22-year-old Kennady Longhurst and her husband, 25-year-old Alex Salsberry, were nothing short of worried when they noticed their dog Sullivan (Sully for short) picked up a cough.
Just last week, Longhurst said that during a lunch break she checked in on Sully and noticed he was emitting a concerning combination of coughing, choking, and gurgling sounds.
Putting Kennady on her toes, she immediately reacted and “started Googling ‘dog CPR.'” Alex didn’t hesitate either, speeding back home in their Utah residence to assist Kennady and Sullivan.
It wasn’t long before Sully became his usual self, reportedly “wagging his tail and running around acting like himself.”
The strange cough remained, but Sully was pleased to see Salsberry staying home to keep a close eye on him.
The unfortunate cough was still somewhat present, but he was otherwise normal. Sully seemed to be healed just by the very presence of his owners. The next morning, however, Sully appeared to become sick again.
Alex Salsberry, worried, decided to stay home one more day to make a vet appointment for sickly Sully. The doctor took note of several symptoms, including a kennel cough, but further testing showed Sullivan was otherwise healthy.
“They gave us some antibiotics just in case it was a bacterial infection, but he didn’t have a fever or any symptoms,” Longhurst reported. “So the doctor was confused.” They observed Sully for some time, but the cough seemed to diminish. It was at that time that Sully’s vet suggested Sullivan could be putting on an act for attention.
We can’t lie, we’d probably get fooled by Sully’s puppy face too!

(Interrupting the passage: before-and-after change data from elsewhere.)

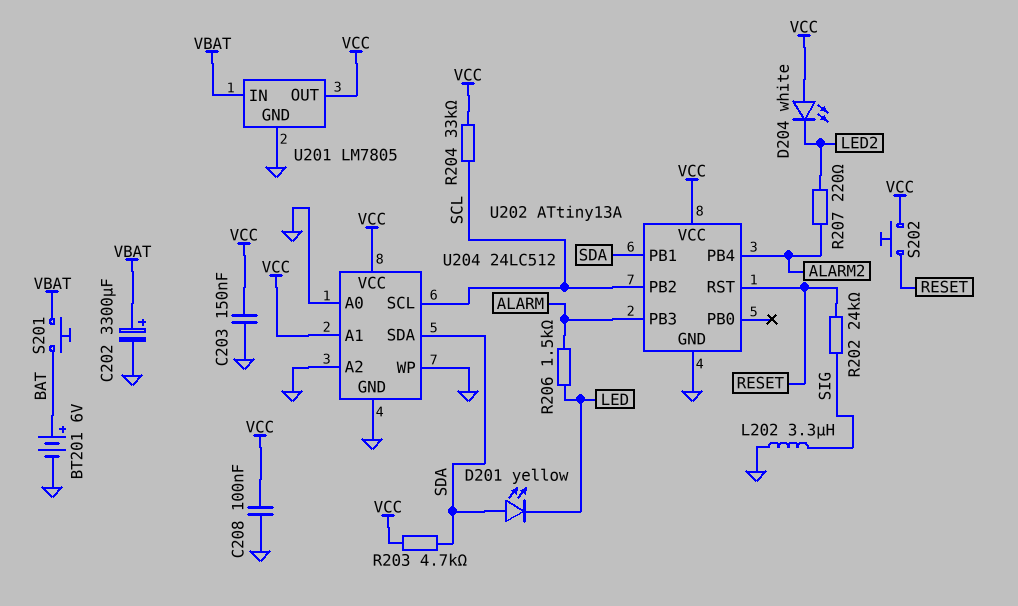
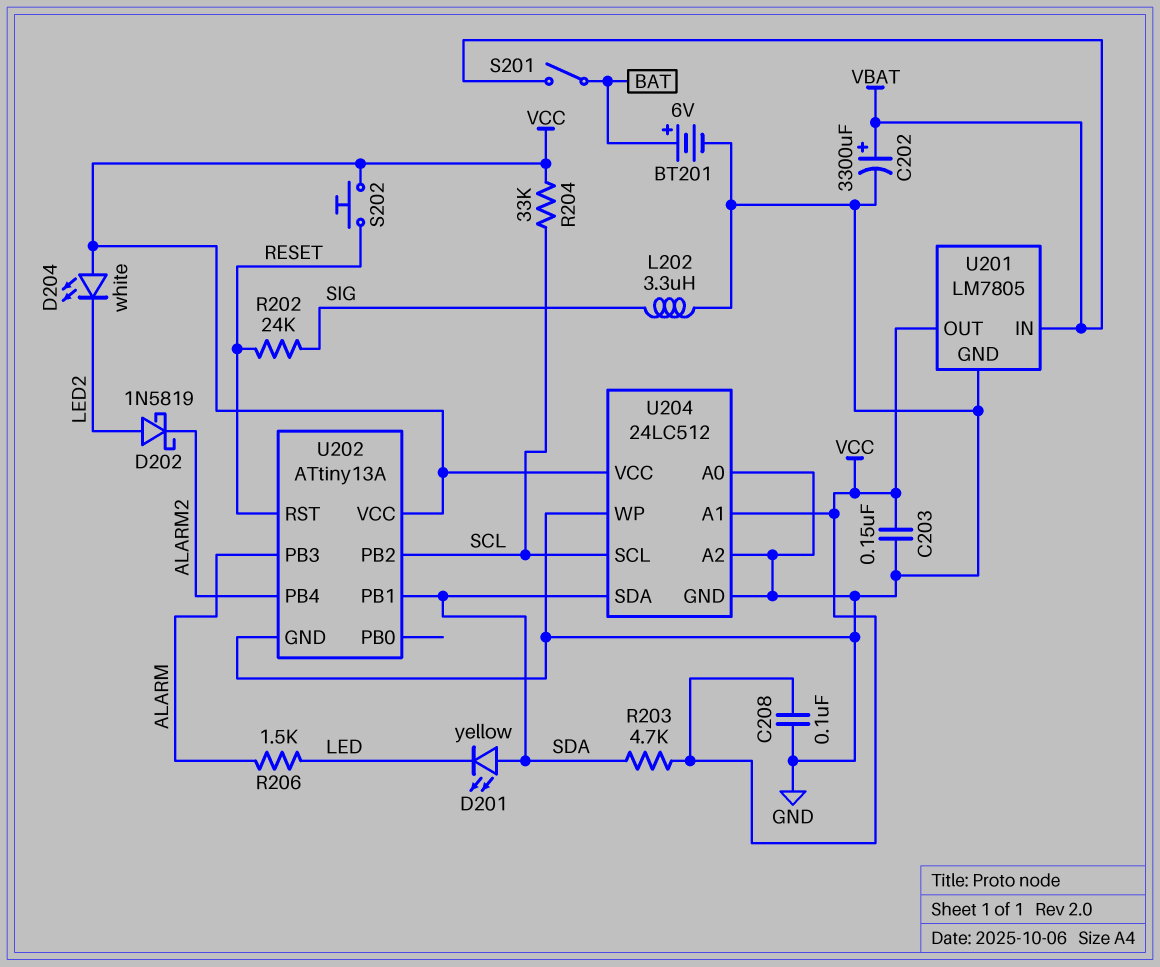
D202: none -> schottky 1N5819 (A LED2, K ALARM2)
R207: 220 (ALARM2, LED2) -> none
S201: button (BAT, VBAT) -> switch (BAT, VBAT)

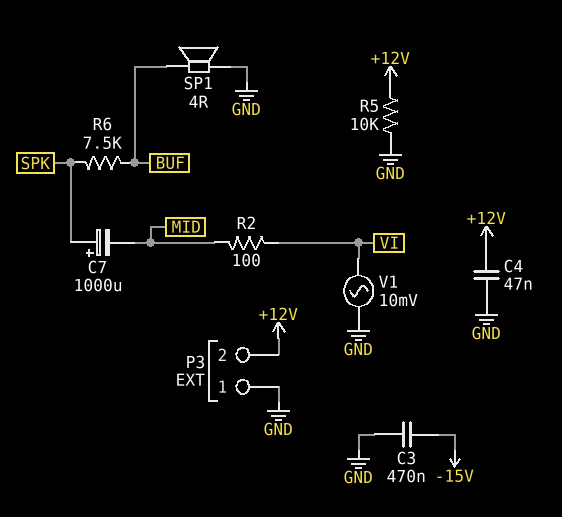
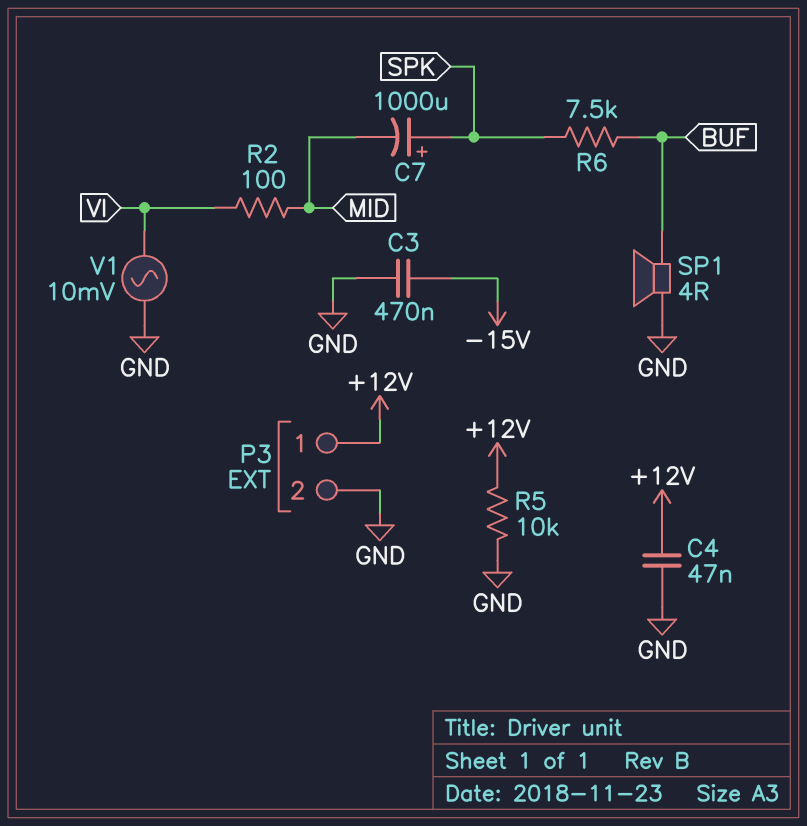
P3 pin 1: GND -> +12V
P3 pin 2: +12V -> GND

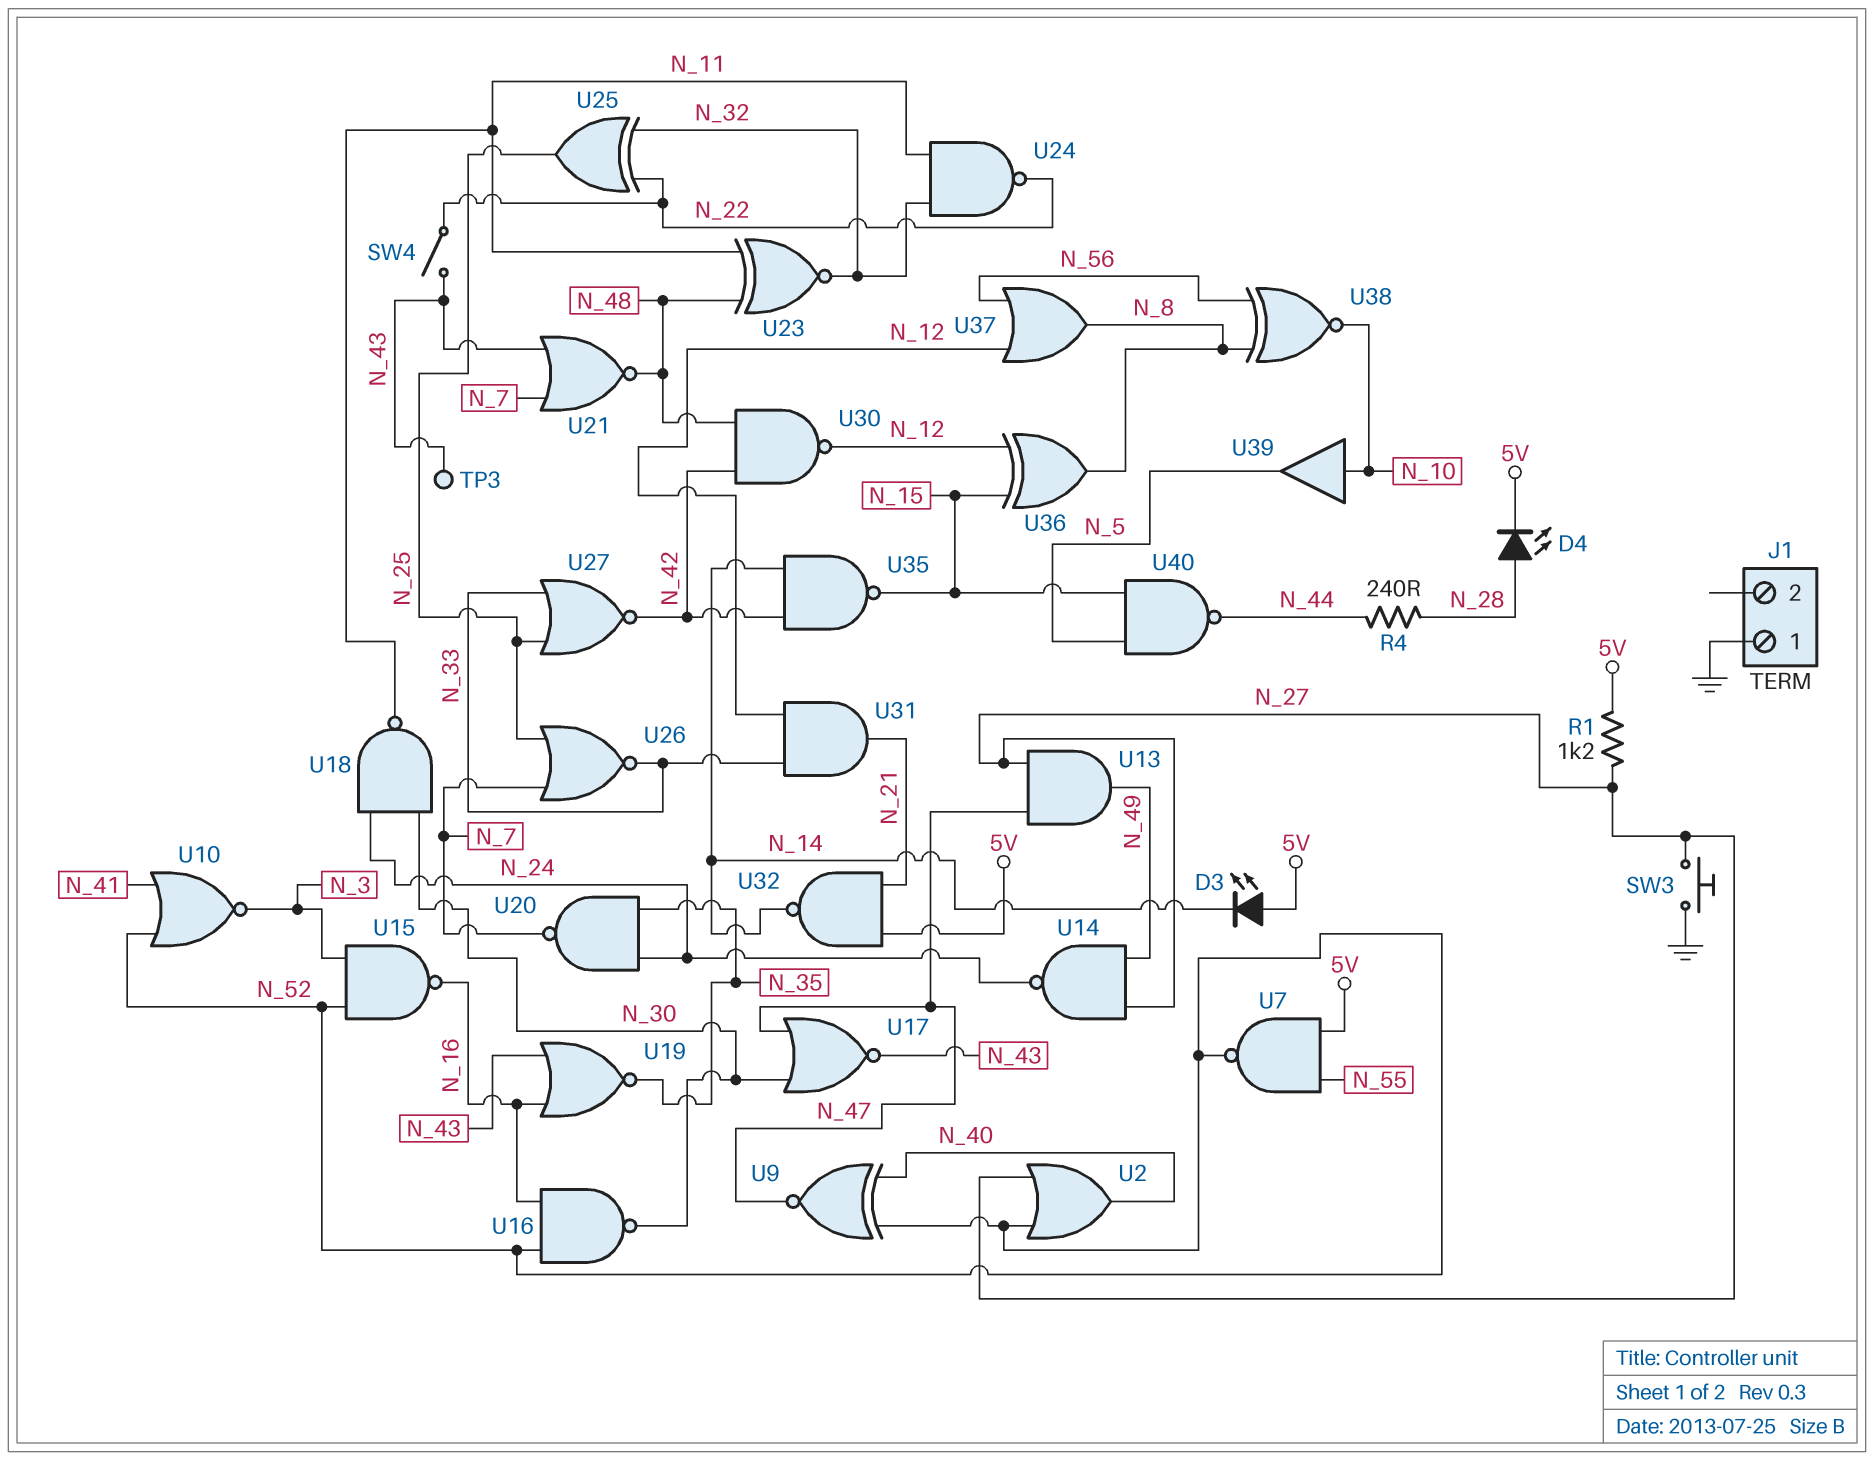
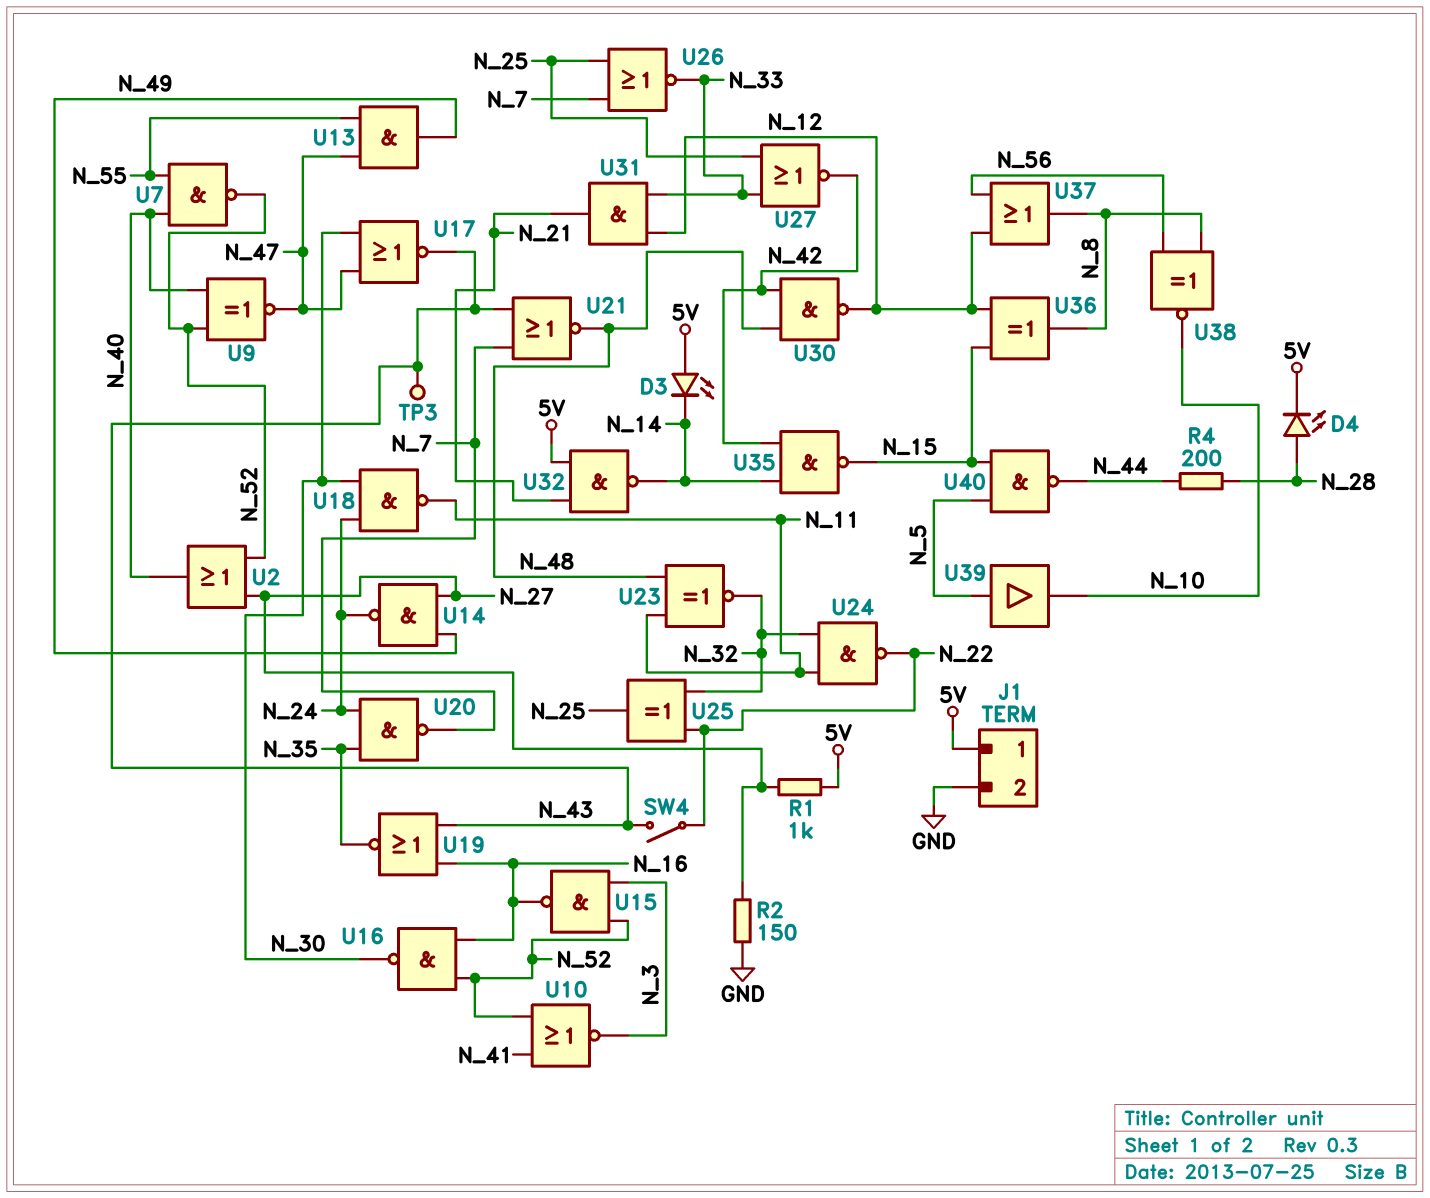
J1 pin 1: GND -> 5V
J1 pin 2: none -> GND
R1: 1.2k (5V, N_27) -> 1k (5V, N_27)
R2: none -> 150 (GND, N_27)
R4: 240 (N_28, N_44) -> 200 (N_28, N_44)
SW3: button (GND, N_27) -> none
U7: NAND (in 5V, in N_55, out N_52) -> NAND (in N_40, in N_55, out N_52)
U13: AND (in N_27, in N_47, out N_49) -> AND (in N_47, in N_55, out N_49)
U39: buffer (in N_10, out N_5) -> buffer (in N_5, out N_10)

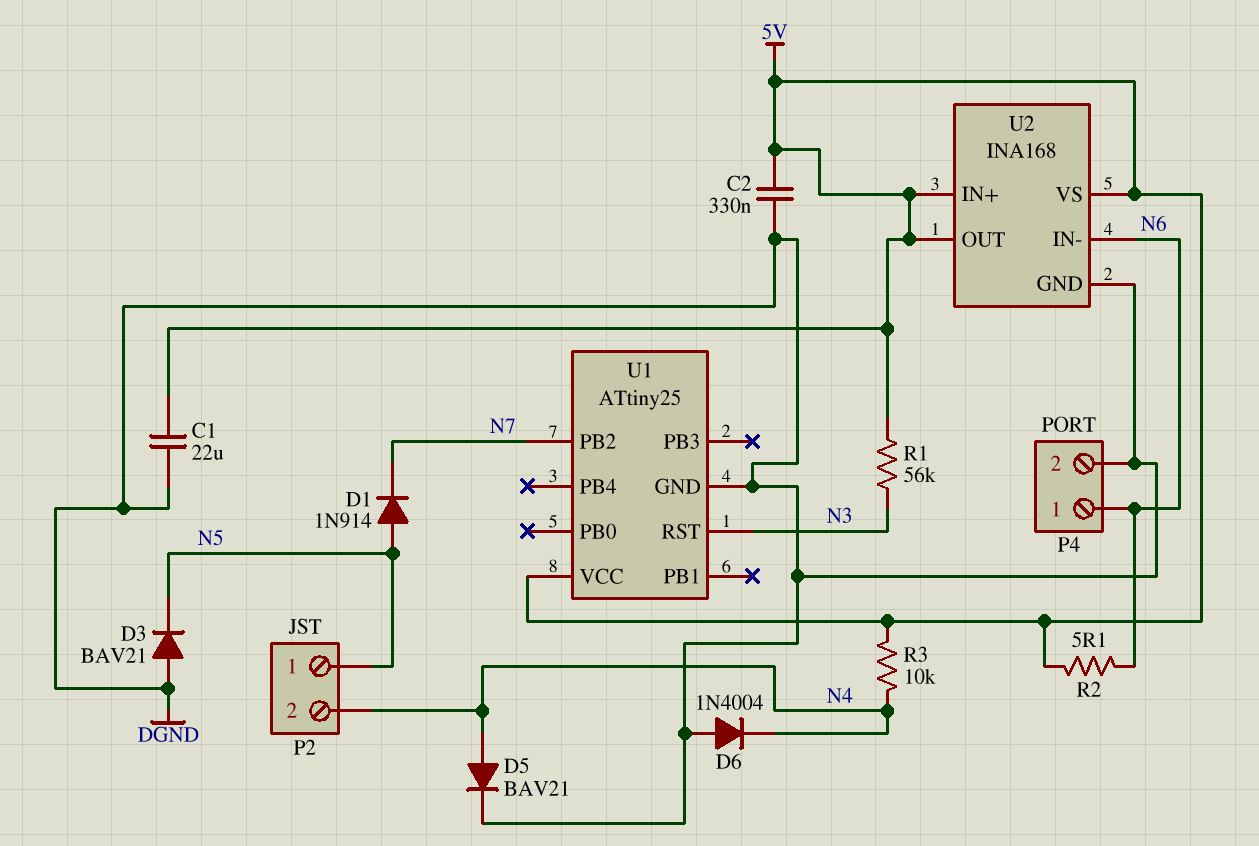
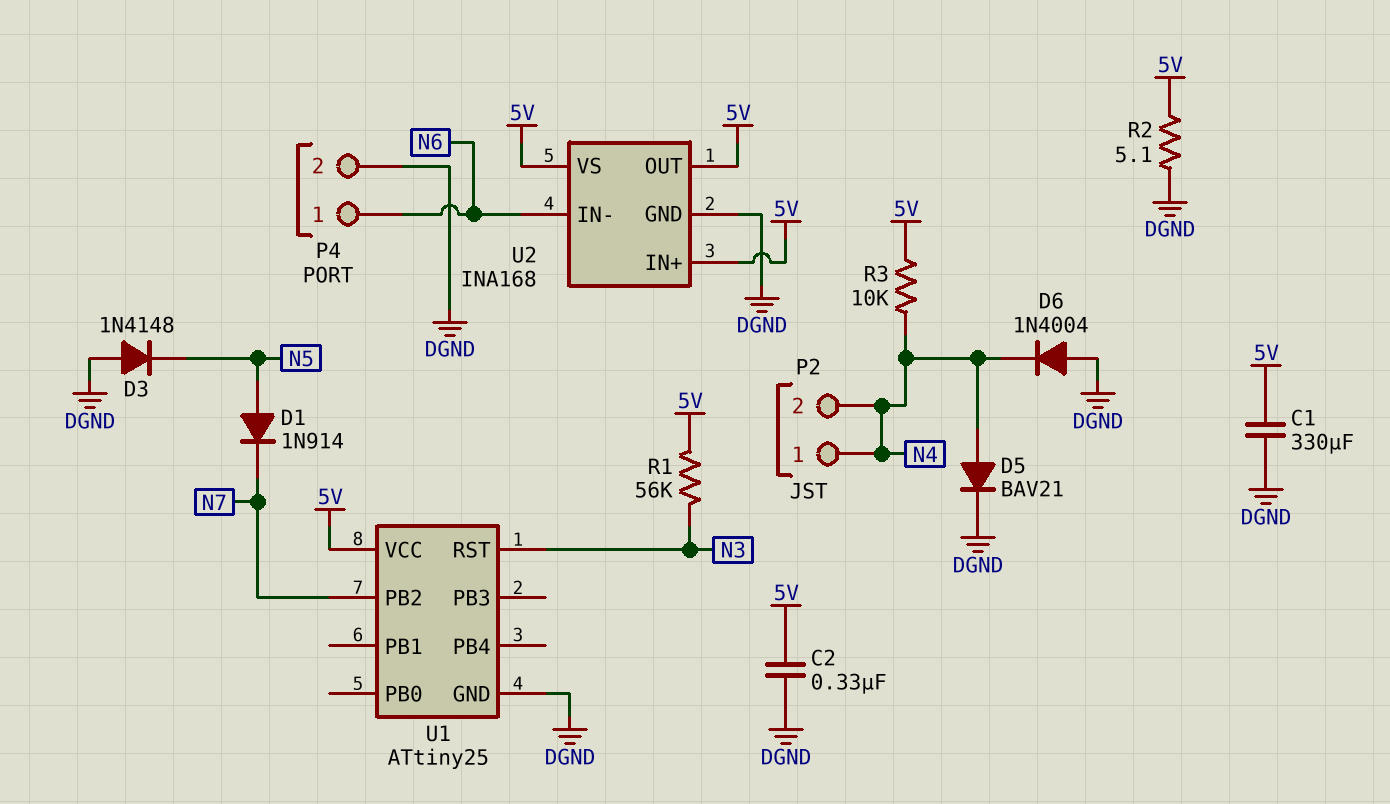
C1: 22uF (5V, DGND) -> 330uF (5V, DGND)
D3: diode BAV21 (A DGND, K N5) -> diode 1N4148 (A DGND, K N5)
P2 pin 1: N5 -> N4
R2: 5.1 (5V, N6) -> 5.1 (5V, DGND)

The vet informed Kennady and Alex that animals will sometimes fake being ill or disabled for special attention, treats, or privileges.
Colin Allen, professor of cognitive science at the University of Pittsburgh, believes that Sullivan wasn’t deceiving his owners, but rather utilizing past learned behaviors.
Colin bases this assumption off of his current knowledge of animal cognitive behavior, noting that “I’d be less willing to agree that it’s a deliberate deception such that the dog realizes that by coughing the owners will assume it’s sick. I’m going for the explanation that it’s learned behavior.”
Longhurst soon realized that Sullivan wasn’t the first to put up an act after Tweeting about it and hearing other stories from other pet owners. Our favorite is that cat that pretended to have a limp and a dog that decided it didn’t want to walk anymore.
“Sully is so so, so smart,” Longhurst said. “We’ve babied him so much he knows how to play us like a fiddle… we’re pretty sure he knows that we know he was faking it.” Longhurst reports that Sullivan hasn’t coughed since.